SUPPLIED PASSAGE:
============================================================

Red Flag Features Suggesting Alternative Diagnosis

Finding	Consider
Unilateral wheeze or signs	Foreign body, congenital malformation
Persistent high fever (> 39°C for > 3 days)	Bacterial co-infection, pneumonia
No preceding coryzal symptoms	Non-viral cause, aspiration
Failure to improve by day 7	Complication, alternative diagnosis
Stridor	Croup, airway abnormality
Recurrent episodes (≥3)	Asthma, anatomical abnormality

Investigations

Clinical Diagnosis

Bronchiolitis is a clinical diagnosis. [1,2]

Routine investigations are NOT recommended for typical presentations. Excessive testing increases:

Cost
Parental anxiety
Length of stay
Risk of unnecessary antibiotic use (for non-specific CXR changes)

When to Investigate

Investigation	Indication	NOT Indicated
Pulse oximetry	All patients	-
Viral testing	Cohorting, epidemiology, atypical cases	Routine diagnosis
Chest X-ray	Diagnostic uncertainty, deterioration, PICU admission, excluding other diagnosis	Routine bronchiolitis
Blood gas	Severe distress, impending failure, PICU	Mild-moderate disease
Blood cultures	Suspected bacterial co-infection, sepsis	Routine bronchiolitis
FBC/CRP	Suspected bacterial infection, unwell infant	Routine bronchiolitis
Urea/electrolytes	Dehydration, IV fluid requirement	Routine
Nasopharyngeal aspirate culture	Suspected pertussis	Routine viral bronchiolitis

Evidence Debate: The "Routine CXR" Debate:

Multiple studies demonstrate that routine CXR in bronchiolitis:

Leads to unnecessary antibiotic prescriptions (up to 2× higher) [15]
Shows non-specific changes (atelectasis, peribronchial thickening) in most cases
Rarely changes management
May prolong length of stay

The AAP strongly recommends AGAINST routine CXR. [1]

When CXR IS appropriate:

Severe disease requiring PICU
Clinical deterioration
Atypical features (focal signs, persistent high fever)
Comorbidities (cardiac, immunodeficiency)
Failure to improve as expected

Typical CXR findings in bronchiolitis (when performed):

Hyperinflation (flattened diaphragms, increased AP diameter)
Peribronchial thickening ("dirty lung fields")
Patchy atelectasis (especially right upper lobe)

============================================================

CHECK YOUR UNDERSTANDING:
a) Please say whether each statement agrees with the bronchiolitis text. Answer yes or no and quote the deciding words. (i) Pulse oximetry is indicated for all patients. (ii) Routine chest X-ray leads to up to three times more antibiotic prescriptions. (iii) Patchy atelectasis on chest X-ray in bronchiolitis is seen especially in the right upper lobe.
b) In the bronchiolitis text, which investigation is indicated for suspected pertussis?

MATERIAL PROVIDED:
============================================================

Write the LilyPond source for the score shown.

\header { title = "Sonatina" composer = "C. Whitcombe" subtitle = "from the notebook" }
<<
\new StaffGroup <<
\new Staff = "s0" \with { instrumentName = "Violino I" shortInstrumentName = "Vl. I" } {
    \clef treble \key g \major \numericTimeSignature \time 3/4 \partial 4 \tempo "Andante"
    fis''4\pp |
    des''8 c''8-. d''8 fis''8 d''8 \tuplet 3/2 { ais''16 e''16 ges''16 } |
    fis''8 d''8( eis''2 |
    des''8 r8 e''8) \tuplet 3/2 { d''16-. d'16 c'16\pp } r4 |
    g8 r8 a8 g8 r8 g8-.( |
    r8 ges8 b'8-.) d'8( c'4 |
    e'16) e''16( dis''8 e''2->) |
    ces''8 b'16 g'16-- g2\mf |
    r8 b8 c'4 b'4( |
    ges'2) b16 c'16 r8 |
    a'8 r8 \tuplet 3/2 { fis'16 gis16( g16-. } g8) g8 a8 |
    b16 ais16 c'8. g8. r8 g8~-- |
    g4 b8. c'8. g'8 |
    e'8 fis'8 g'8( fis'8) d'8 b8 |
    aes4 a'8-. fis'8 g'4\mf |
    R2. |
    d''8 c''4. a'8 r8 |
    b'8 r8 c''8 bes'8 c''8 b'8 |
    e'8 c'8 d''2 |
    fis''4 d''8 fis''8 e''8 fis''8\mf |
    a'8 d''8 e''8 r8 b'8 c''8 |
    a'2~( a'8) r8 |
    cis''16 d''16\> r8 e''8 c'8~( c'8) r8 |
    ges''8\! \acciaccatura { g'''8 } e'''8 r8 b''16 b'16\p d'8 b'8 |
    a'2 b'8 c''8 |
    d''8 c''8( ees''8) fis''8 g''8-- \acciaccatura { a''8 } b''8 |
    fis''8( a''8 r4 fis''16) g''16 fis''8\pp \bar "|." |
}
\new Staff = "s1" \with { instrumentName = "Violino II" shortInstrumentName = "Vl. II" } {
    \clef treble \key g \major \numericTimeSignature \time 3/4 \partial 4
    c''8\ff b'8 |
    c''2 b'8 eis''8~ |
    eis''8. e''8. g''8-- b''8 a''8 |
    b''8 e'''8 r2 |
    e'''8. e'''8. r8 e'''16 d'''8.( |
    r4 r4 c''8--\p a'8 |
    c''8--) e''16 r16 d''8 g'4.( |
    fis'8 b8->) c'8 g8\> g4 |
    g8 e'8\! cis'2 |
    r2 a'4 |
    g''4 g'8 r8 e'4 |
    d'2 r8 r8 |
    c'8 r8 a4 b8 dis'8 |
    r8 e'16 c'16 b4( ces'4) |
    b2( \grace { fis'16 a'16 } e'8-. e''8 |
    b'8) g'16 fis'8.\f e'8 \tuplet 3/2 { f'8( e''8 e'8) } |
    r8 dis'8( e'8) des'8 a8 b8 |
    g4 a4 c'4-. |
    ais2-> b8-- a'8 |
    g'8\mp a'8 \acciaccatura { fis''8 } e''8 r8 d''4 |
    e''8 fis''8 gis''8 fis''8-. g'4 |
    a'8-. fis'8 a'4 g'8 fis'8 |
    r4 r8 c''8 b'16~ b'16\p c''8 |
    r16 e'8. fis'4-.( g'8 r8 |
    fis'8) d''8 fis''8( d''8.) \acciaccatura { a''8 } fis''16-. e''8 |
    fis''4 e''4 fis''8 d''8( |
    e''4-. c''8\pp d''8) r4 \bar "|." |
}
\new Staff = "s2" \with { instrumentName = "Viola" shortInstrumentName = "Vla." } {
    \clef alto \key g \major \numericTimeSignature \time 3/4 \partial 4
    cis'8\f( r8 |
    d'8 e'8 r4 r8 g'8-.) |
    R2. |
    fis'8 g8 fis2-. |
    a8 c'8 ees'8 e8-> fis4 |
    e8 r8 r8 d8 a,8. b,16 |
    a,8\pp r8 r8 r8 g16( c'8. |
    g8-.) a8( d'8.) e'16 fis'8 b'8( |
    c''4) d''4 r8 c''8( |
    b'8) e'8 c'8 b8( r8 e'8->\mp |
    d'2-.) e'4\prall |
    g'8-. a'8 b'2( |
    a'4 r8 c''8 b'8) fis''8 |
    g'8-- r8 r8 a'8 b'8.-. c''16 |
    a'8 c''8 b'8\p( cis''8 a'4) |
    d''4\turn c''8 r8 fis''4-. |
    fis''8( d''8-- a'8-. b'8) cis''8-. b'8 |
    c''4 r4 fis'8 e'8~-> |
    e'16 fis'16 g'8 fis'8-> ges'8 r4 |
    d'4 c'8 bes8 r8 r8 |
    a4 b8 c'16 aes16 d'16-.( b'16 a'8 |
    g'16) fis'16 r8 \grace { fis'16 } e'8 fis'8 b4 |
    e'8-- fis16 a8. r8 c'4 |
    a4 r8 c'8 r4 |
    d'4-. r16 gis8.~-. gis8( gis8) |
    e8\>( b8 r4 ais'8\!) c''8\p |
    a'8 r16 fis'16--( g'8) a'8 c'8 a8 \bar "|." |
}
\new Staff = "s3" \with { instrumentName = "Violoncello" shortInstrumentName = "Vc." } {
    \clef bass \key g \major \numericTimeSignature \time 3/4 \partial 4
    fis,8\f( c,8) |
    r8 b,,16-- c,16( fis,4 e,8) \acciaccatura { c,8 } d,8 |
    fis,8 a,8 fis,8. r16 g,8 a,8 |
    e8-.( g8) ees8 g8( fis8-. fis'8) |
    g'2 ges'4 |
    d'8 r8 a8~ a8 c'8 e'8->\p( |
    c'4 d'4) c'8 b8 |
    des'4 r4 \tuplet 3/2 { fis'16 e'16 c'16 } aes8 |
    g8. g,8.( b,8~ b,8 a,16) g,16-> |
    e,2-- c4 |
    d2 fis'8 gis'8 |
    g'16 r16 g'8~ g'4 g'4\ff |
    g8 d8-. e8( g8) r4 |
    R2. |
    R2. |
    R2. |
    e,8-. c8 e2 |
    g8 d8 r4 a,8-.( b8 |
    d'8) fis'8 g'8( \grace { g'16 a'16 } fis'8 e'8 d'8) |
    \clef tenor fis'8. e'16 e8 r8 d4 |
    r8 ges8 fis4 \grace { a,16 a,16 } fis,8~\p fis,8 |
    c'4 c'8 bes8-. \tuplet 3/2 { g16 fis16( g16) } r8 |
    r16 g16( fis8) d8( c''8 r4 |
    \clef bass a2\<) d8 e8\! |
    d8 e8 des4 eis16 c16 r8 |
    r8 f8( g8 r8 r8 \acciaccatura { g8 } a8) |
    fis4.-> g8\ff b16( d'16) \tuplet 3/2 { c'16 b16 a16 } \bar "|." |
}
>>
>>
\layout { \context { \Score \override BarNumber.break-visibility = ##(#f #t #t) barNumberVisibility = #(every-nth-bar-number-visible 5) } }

============================================================

ANSWERS BY TASK:
a)
(i) Yes: "All patients"
(ii) No: "Leads to unnecessary antibiotic prescriptions (up to 2× higher)"
(iii) Yes: "Patchy atelectasis (especially right upper lobe)"

b) Nasopharyngeal aspirate culture